La politique historique de neutralité militaire de l’Irlande ne la protège pas contre la campagne croissante de sabotage, de coercition et de pressions hybrides menée par la Russie à travers l’Europe, ont averti des experts seniors du Centre for European Policy Analysis (CEPA) lors d’une conférence de presse consacrée à la guerre de l’ombre russe.
Les échanges ont été en partie orientés par une question du UK Defence Journal portant sur la protection des infrastructures sous-marines britanniques et sur la manière dont l’Irlande devrait envisager sa neutralité face à des activités hybrides susceptibles de franchir les frontières, comme cela a été observé lors de la visite perturbée du président Zelensky.
La réponse des spécialistes a été claire : la neutralité ne prévient pas ce type d’activité sur le territoire irlandais, et les incidents visant des partenaires peuvent avoir des répercussions sur des États non engagés dans le conflit. Selon eux, tant le Royaume-Uni que l’Irlande devront accélérer leurs prises de décisions politiques, améliorer la coordination avec leurs alliés et adopter des réponses plus fermes afin de limiter la propagation de ces opérations.
Une grande partie de la discussion a porté sur les faiblesses structurelles exploitées par la Russie. Sam Greene a souligné que la difficulté majeure réside dans la lenteur des gouvernements à identifier qu’un incident est hostile, à en déterminer la provenance et à évaluer ses conséquences pour la sécurité nationale. Il a insisté sur la nécessité de sortir ces affaires du cadre du simple maintien de l’ordre pour instaurer un processus politique de sécurité capable d’agir rapidement. « Il faut déplacer cela hors du traitement judiciaire… et, lorsque c’est possible et nécessaire, appliquer une logique de sécurité nationale », a-t-il expliqué. Il a ajouté que la dissuasion échoue si les gouvernements ne parviennent pas à réduire le délai entre la reconnaissance d’une attaque, son attribution et l’évaluation de ses implications, soulignant que la clé réside dans le processus politique.
Eitvydas Bajarūnas a renforcé ce propos en insistant sur le fait que la dissuasion repose sur des signaux coordonnés et prévisibles entre alliés, et non sur des mesures nationales improvisées. Il a pris pour exemple l’expérience de la Lituanie, montrant que des actions punitives prises sans alignement peuvent s’avérer inefficaces voire contre-productives. « Chaque fois que vous agissez, vous devez vous coordonner avec vos alliés. Il faut se concerter avec les voisins », a-t-il insisté, précisant que ces mesures punitives doivent être réfléchies en tenant compte des impacts économiques et sociaux, plutôt que précipitées pour des raisons politiques.
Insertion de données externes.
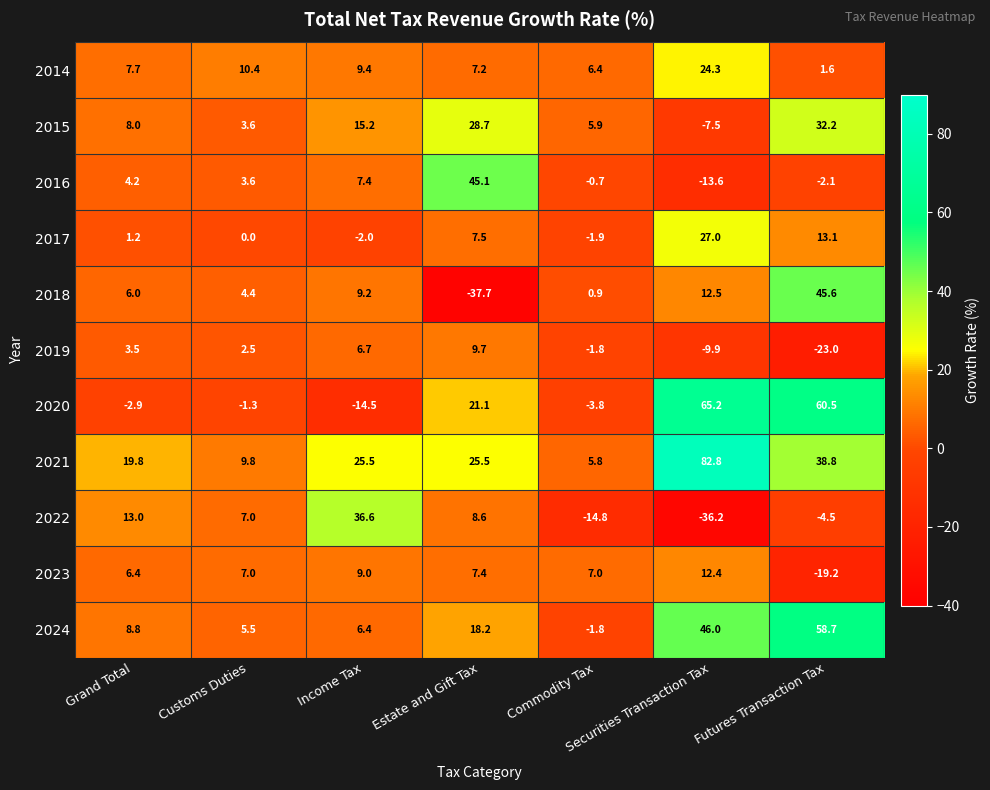

At which category is the sum across all series the highest?

Securities Transaction Tax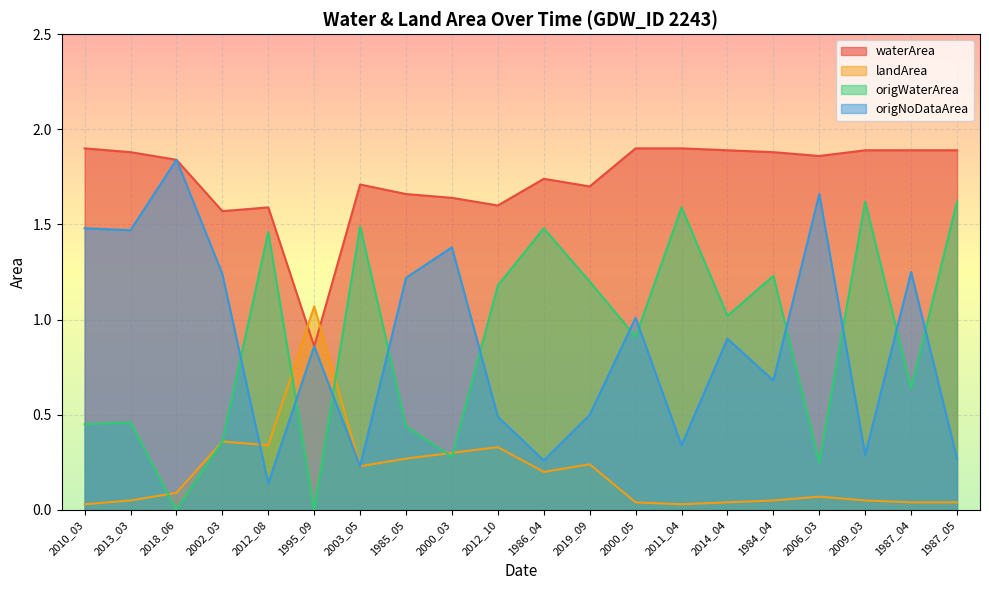

Which has a higher value, 2012_08 or 2012_10?

2012_10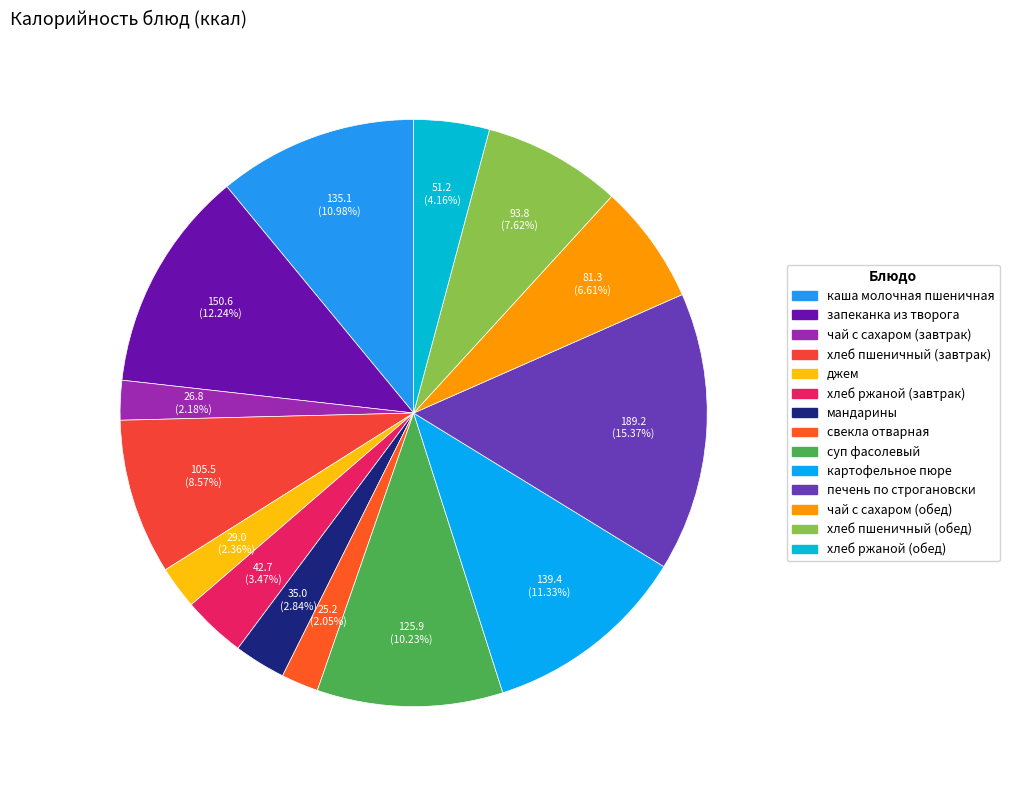

Do хлеб пшеничный (завтрак) and свекла отварная together represent more than half of the pie?

No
Greene et Bajarūnas ont conjointement rappelé que la Russie ne considère pas l’Europe comme extérieure au conflit déclenché par sa guerre totale contre l’Ukraine. De son point de vue, le continent européen constitue un théâtre légitime d’opérations, indépendamment du statut de neutralité des États concernés. « La Russie est en état de guerre avec l’Occident… c’est la même guerre du point de vue russe », a expliqué Greene. Cette perspective supprime tout espoir que la neutralité protège l’Irlande des interférences sur ses infrastructures, des cyberattaques ou des sondages maritimes.
Les experts ont également alerté sur le fait que l’approche actuelle de l’Irlande, qui consiste à traiter ces incidents comme des affaires techniques isolées ou criminelles, n’est plus viable. Greene a affirmé avec force : « Nous ne pouvons plus considérer cela comme un problème de maintien de l’ordre… ni comme une simple nuisance ». Selon lui, les opérations hybrides visent à miner la volonté politique et la résilience de la société, bien au-delà des seules infrastructures, et nécessitent par conséquent une réponse alliée coordonnée.
Le consensus du panel était net : l’Irlande devra accélérer ses mécanismes de réponse politique, harmoniser son message avec ses alliés et concevoir des mesures punitives crédibles et adaptées si elle souhaite dissuader toute nouvelle activité hostile. Dans le contexte sécuritaire actuel, la neutralité n’offre ni protection ni levier.